When "Acts" occurs in a line of the material, copy that line.

____ Information provided

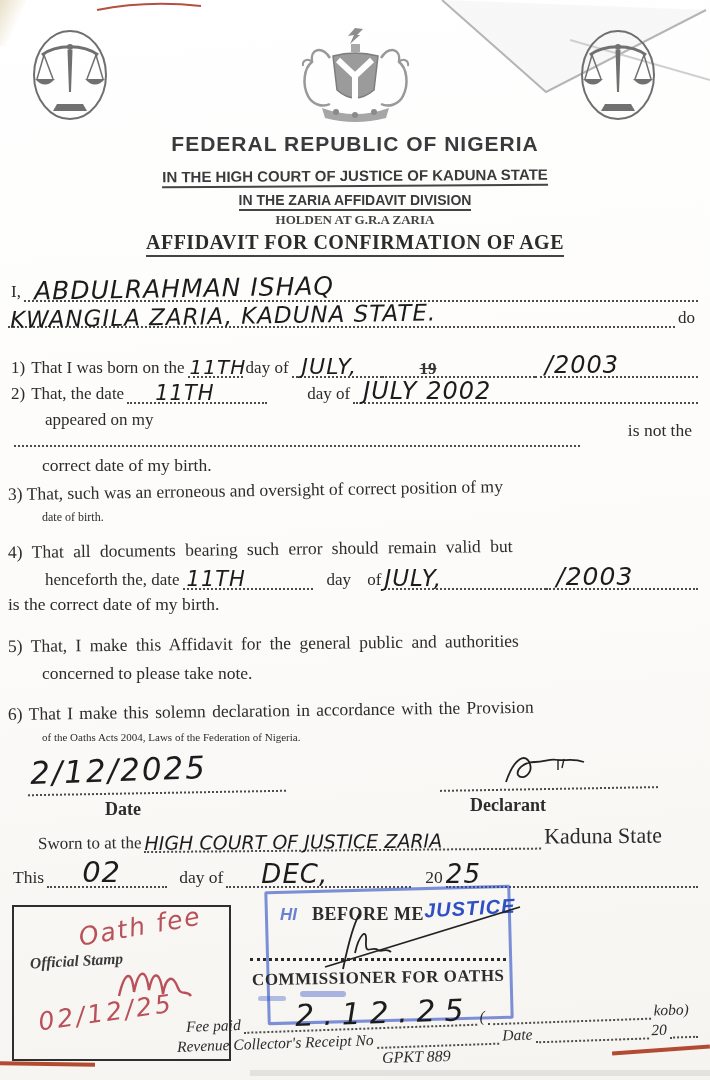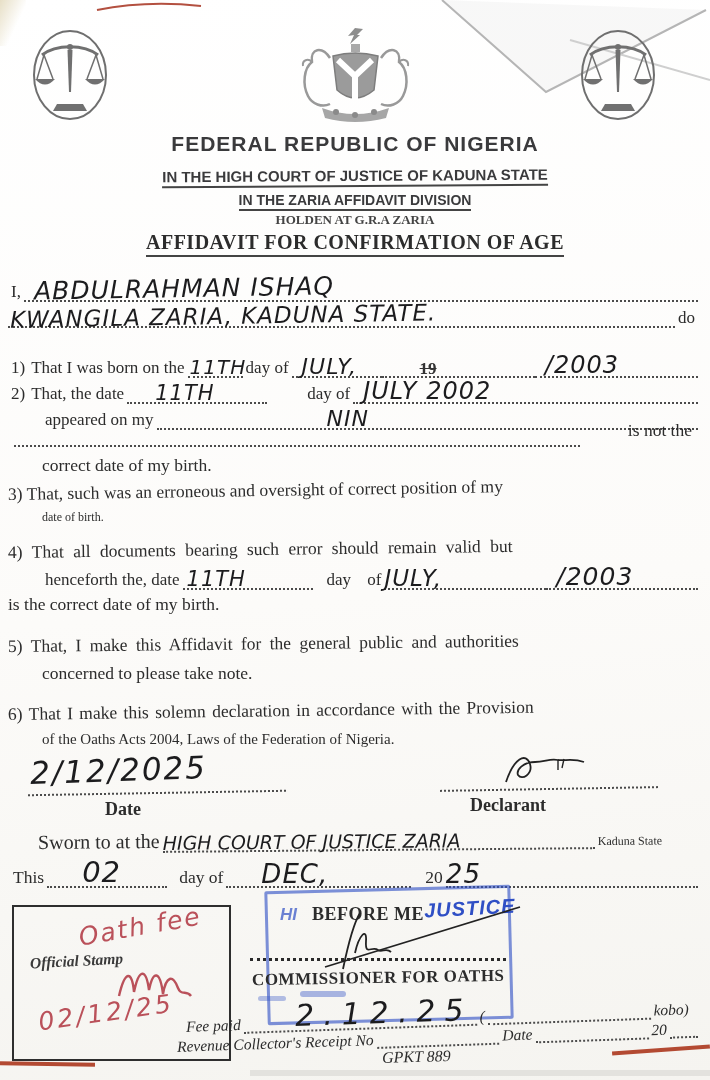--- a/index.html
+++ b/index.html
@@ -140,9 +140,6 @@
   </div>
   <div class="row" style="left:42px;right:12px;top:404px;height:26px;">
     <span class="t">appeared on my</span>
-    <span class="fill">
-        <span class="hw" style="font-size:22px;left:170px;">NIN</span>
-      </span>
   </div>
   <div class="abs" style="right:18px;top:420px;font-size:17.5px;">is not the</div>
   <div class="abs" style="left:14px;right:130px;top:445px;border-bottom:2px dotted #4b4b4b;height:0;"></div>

________
____ Information provided

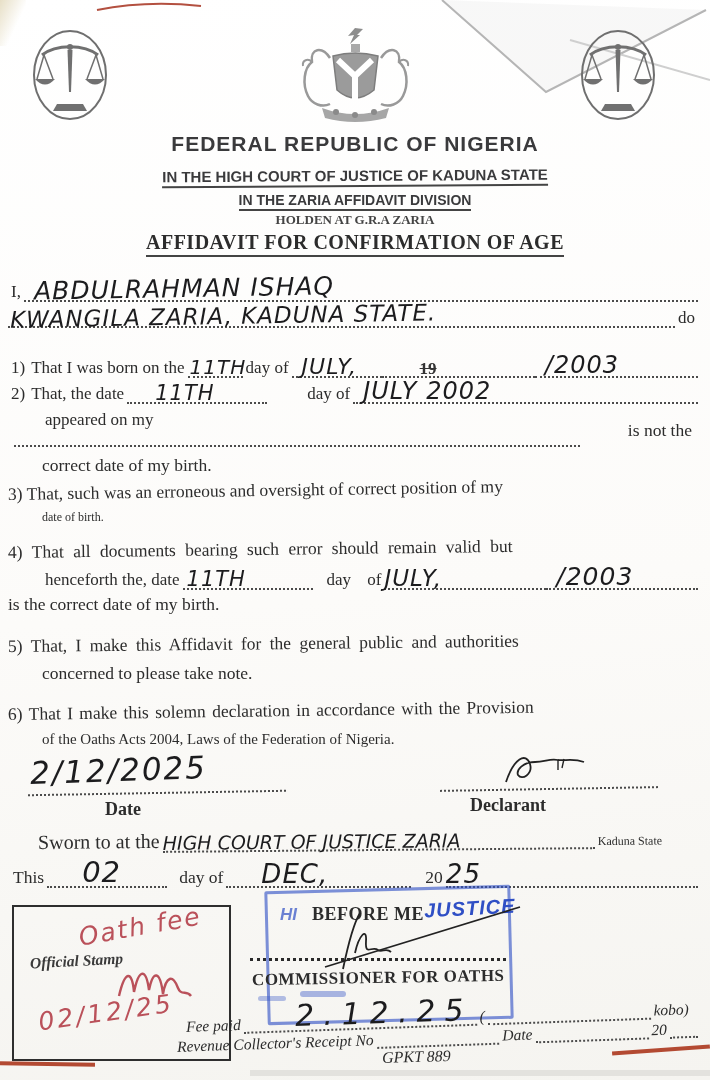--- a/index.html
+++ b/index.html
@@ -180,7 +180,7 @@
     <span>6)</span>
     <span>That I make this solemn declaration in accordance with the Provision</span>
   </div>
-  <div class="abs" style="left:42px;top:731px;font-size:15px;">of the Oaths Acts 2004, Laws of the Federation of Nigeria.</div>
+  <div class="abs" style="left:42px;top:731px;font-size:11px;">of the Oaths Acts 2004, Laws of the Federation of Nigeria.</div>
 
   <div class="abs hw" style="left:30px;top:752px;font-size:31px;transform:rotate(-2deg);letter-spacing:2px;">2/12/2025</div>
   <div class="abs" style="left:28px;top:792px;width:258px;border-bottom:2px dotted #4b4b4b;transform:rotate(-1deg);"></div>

________
____ Information provided

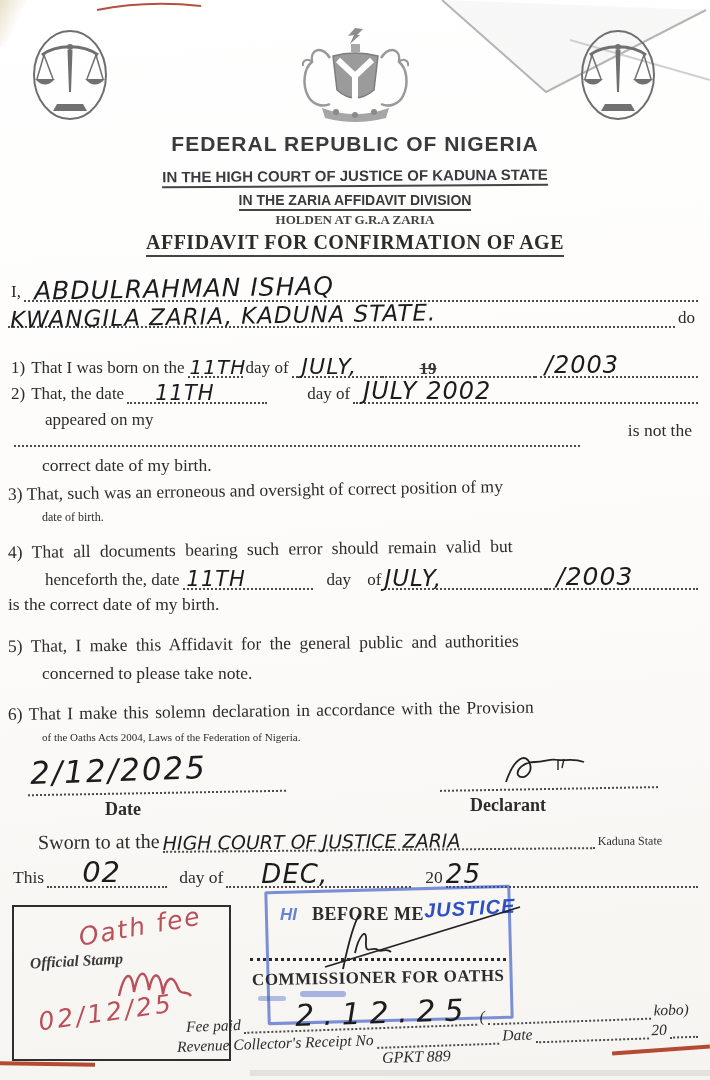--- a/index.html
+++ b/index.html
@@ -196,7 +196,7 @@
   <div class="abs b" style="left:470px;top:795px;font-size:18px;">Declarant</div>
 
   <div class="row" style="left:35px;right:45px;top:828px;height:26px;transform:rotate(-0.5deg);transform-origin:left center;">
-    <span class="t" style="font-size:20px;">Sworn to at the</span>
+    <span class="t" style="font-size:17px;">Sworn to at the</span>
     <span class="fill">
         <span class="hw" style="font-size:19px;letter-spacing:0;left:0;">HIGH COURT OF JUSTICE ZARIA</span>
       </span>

________

Result of the task =
-  <div class="abs" style="left:42px;top:731px;font-size:15px;">of the Oaths Acts 2004, Laws of the Federation of Nigeria.</div>
+  <div class="abs" style="left:42px;top:731px;font-size:11px;">of the Oaths Acts 2004, Laws of the Federation of Nigeria.</div>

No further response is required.